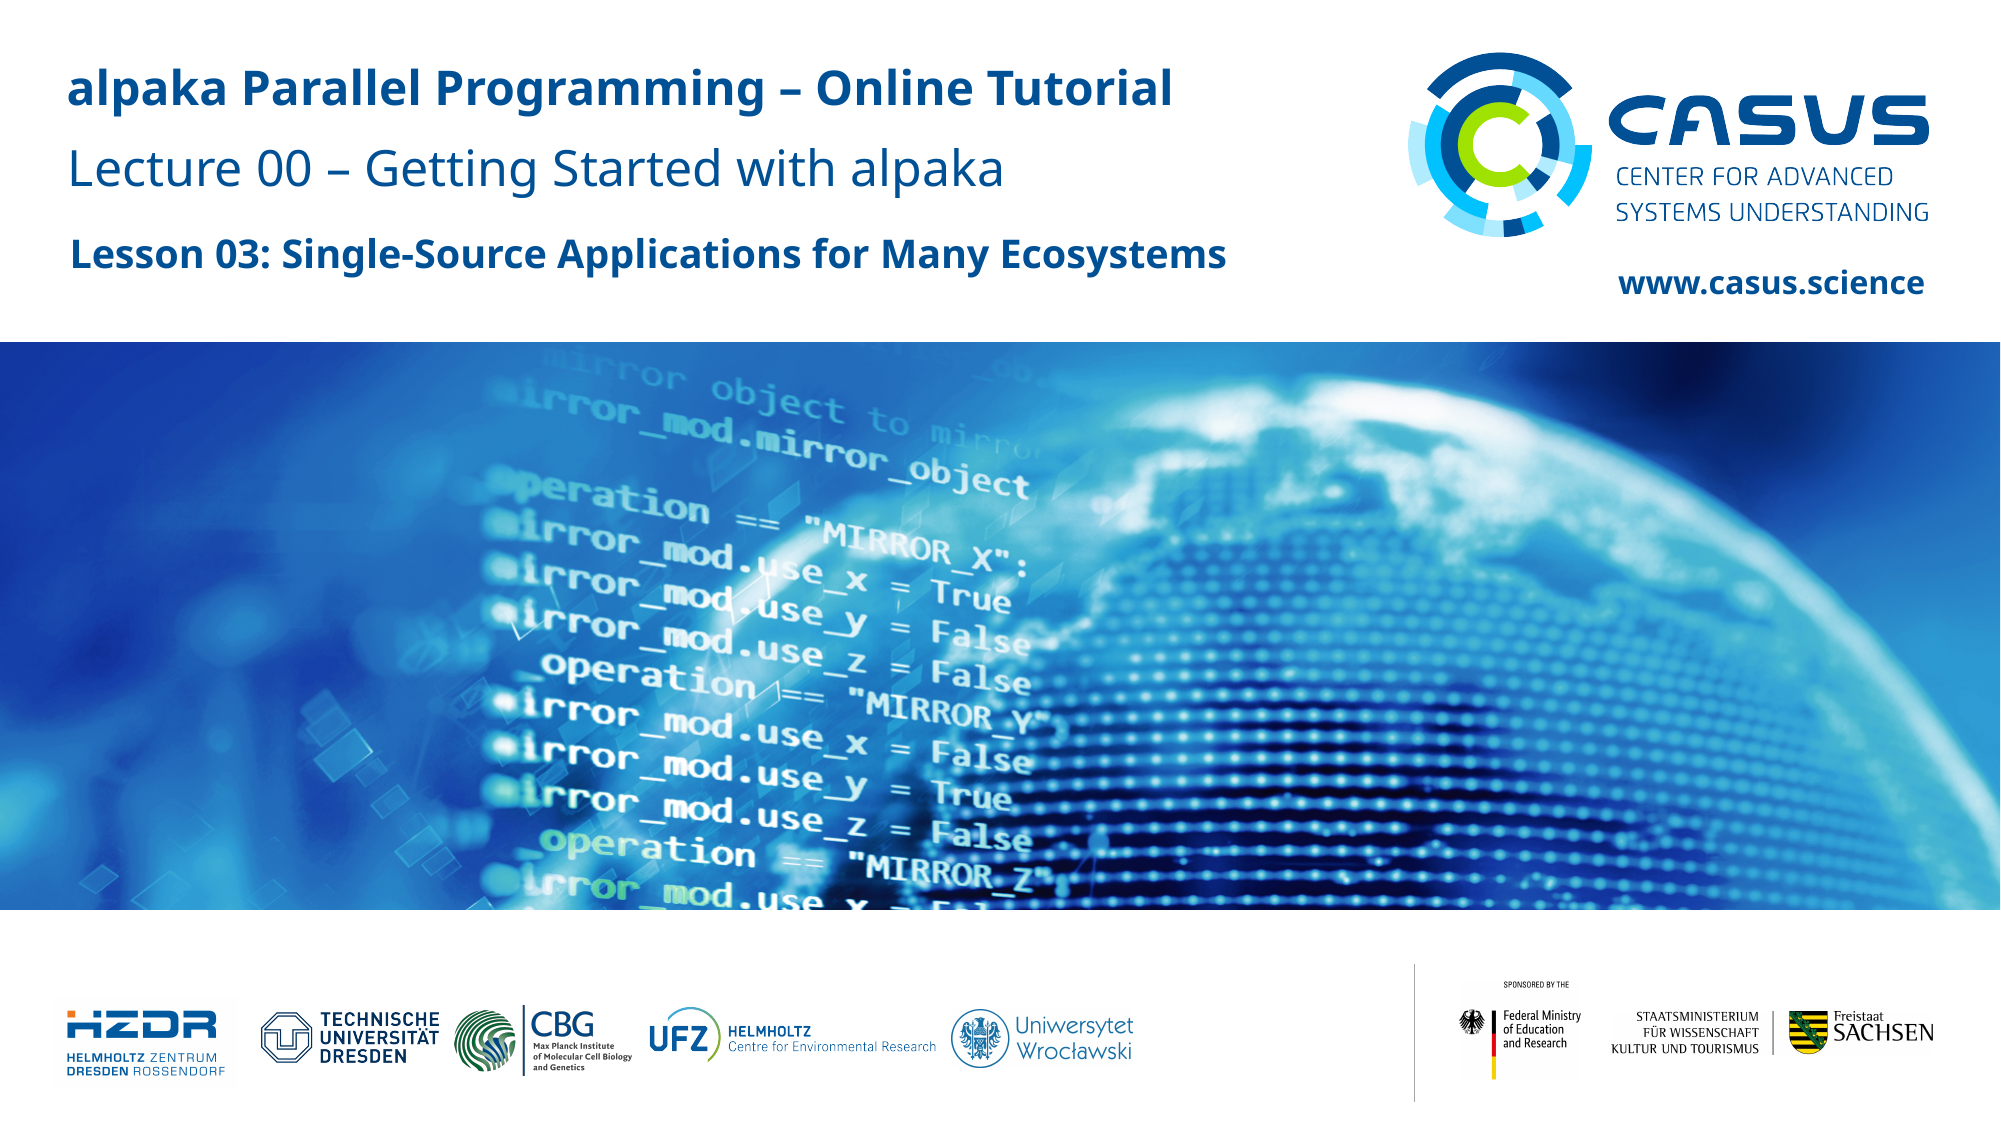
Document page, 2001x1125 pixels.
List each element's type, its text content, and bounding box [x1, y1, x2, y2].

picture [261, 1012, 439, 1063]
picture [1408, 52, 1929, 238]
title alpaka Parallel Programming – Online Tutorial [66, 53, 1389, 122]
picture [0, 342, 2001, 910]
picture [1458, 980, 1581, 1080]
picture [1611, 1011, 1933, 1055]
picture [454, 982, 1133, 1084]
text_box Lesson 03: Single-Source Applications for Many Ecosystems [54, 219, 1377, 288]
picture [54, 997, 238, 1089]
subtitle Lecture 00 – Getting Started with alpaka [67, 132, 1390, 202]
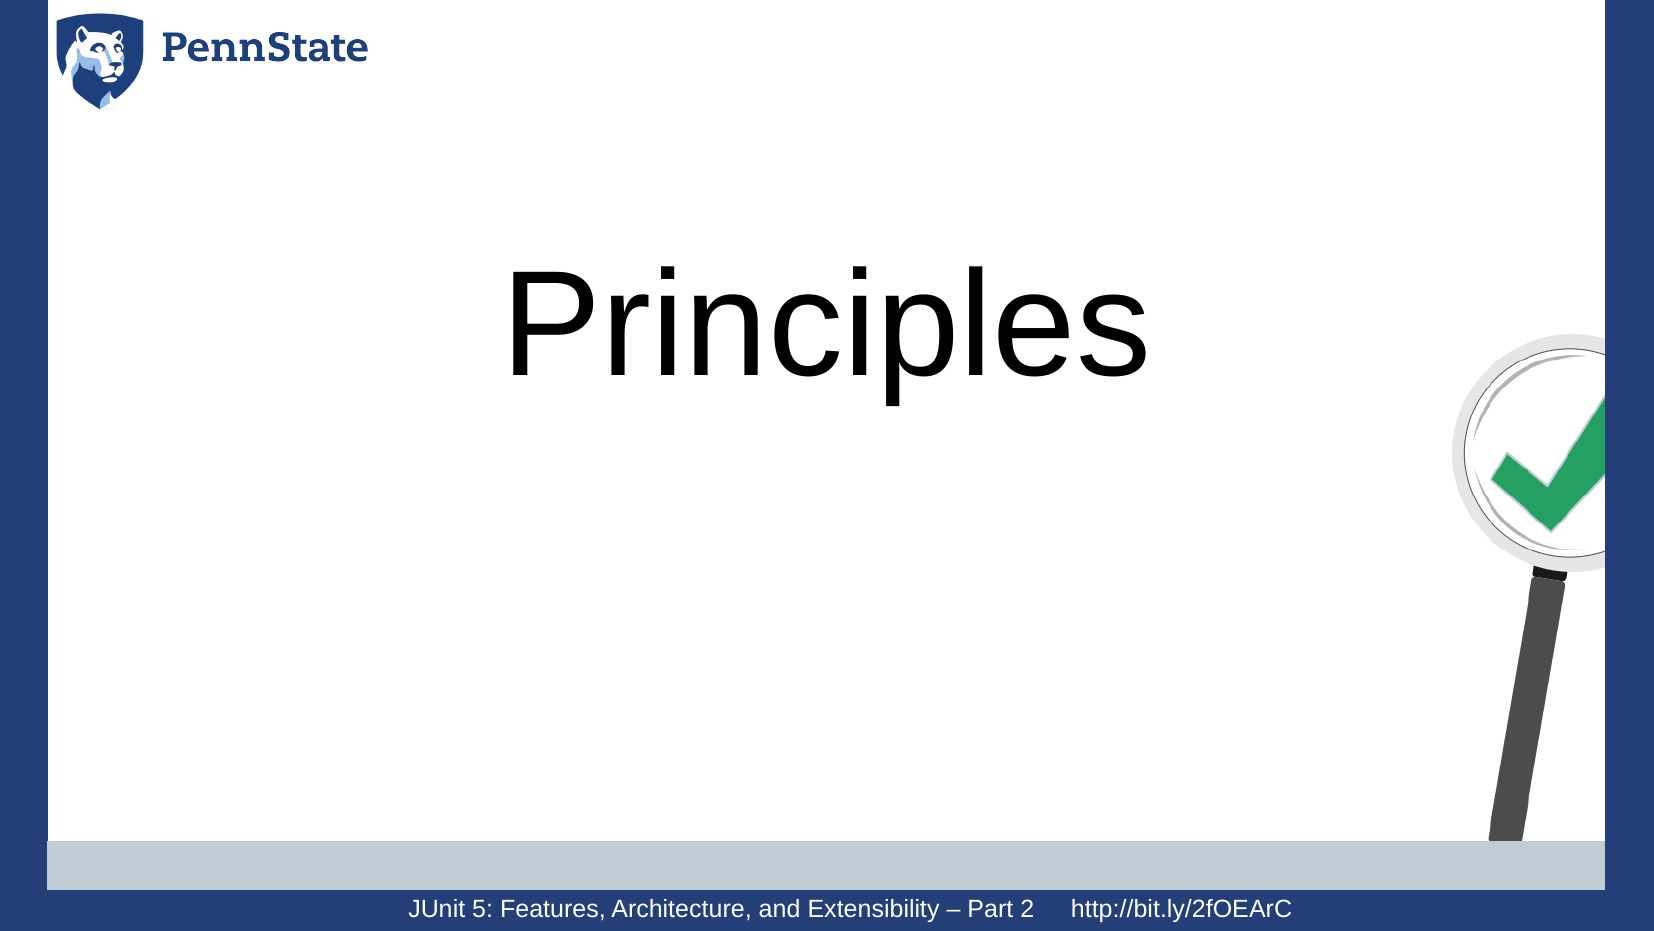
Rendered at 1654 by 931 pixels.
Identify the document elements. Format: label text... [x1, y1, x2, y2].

list Principles [261, 240, 1393, 436]
picture [48, 0, 411, 152]
picture [1452, 334, 1605, 841]
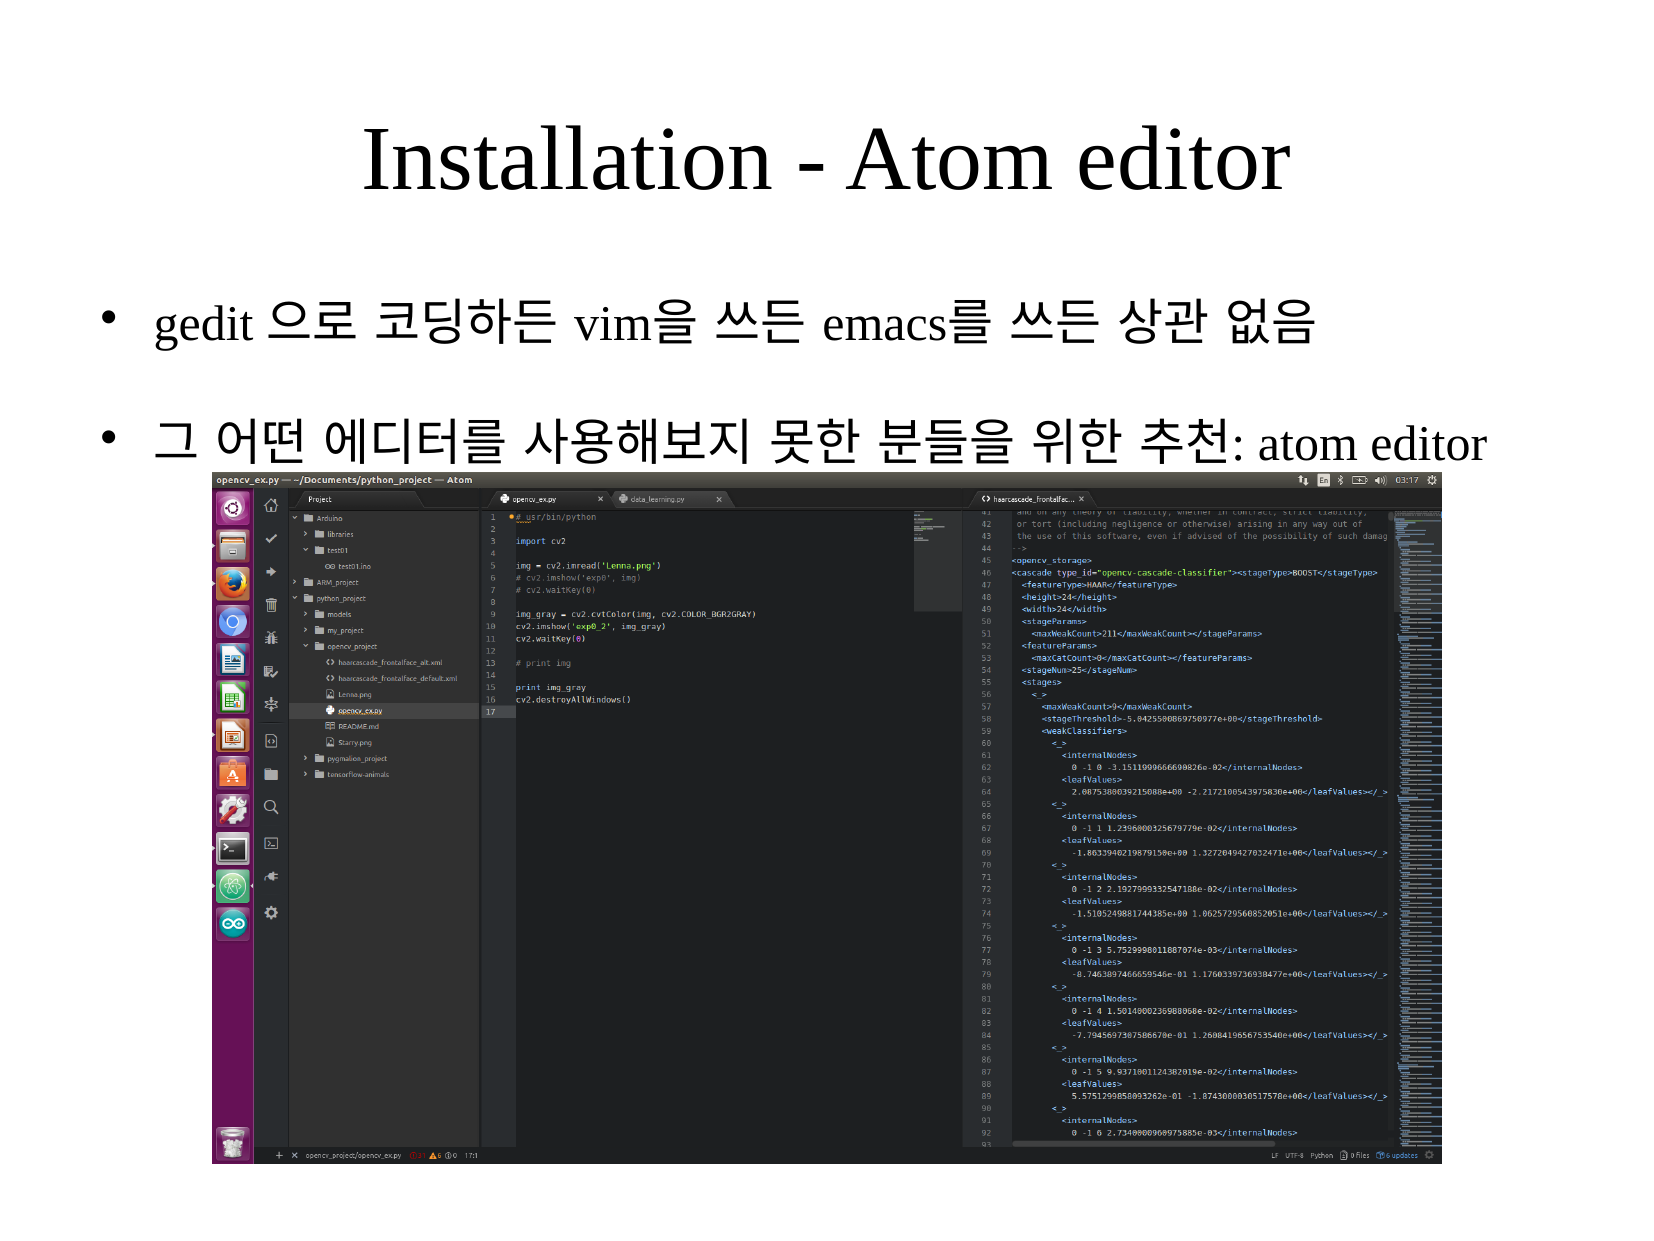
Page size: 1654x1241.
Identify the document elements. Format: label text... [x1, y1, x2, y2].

picture [212, 472, 1442, 1164]
text_box gedit 으로 코딩하든 vim을 쓰든 emacs를 쓰든 상관 없음 그 어떤 에디터를 사용해보지 못한 분들을 위한 추천: atom editor [82, 290, 1571, 1010]
text_box Installation - Atom editor [82, 49, 1571, 257]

### [What you should do]
Retype the listing from the line containing "Rendered at 1654 by 931 pixels." through the last line, including both ends, and leave the pictures out of your answer.

### [Exercise solution]
Rendered at 1654 by 931 pixels.
Identify the document elements. Format: label text... [x1, y1, x2, y2].

list Principles [261, 240, 1393, 436]
picture [48, 0, 411, 152]
picture [1452, 334, 1605, 841]
Page size: 1654x1241.
Identify the document elements. Format: label text... [x1, y1, x2, y2].

picture [212, 472, 1442, 1164]
text_box gedit 으로 코딩하든 vim을 쓰든 emacs를 쓰든 상관 없음 그 어떤 에디터를 사용해보지 못한 분들을 위한 추천: atom editor [82, 290, 1571, 1010]
text_box Installation - Atom editor [82, 49, 1571, 257]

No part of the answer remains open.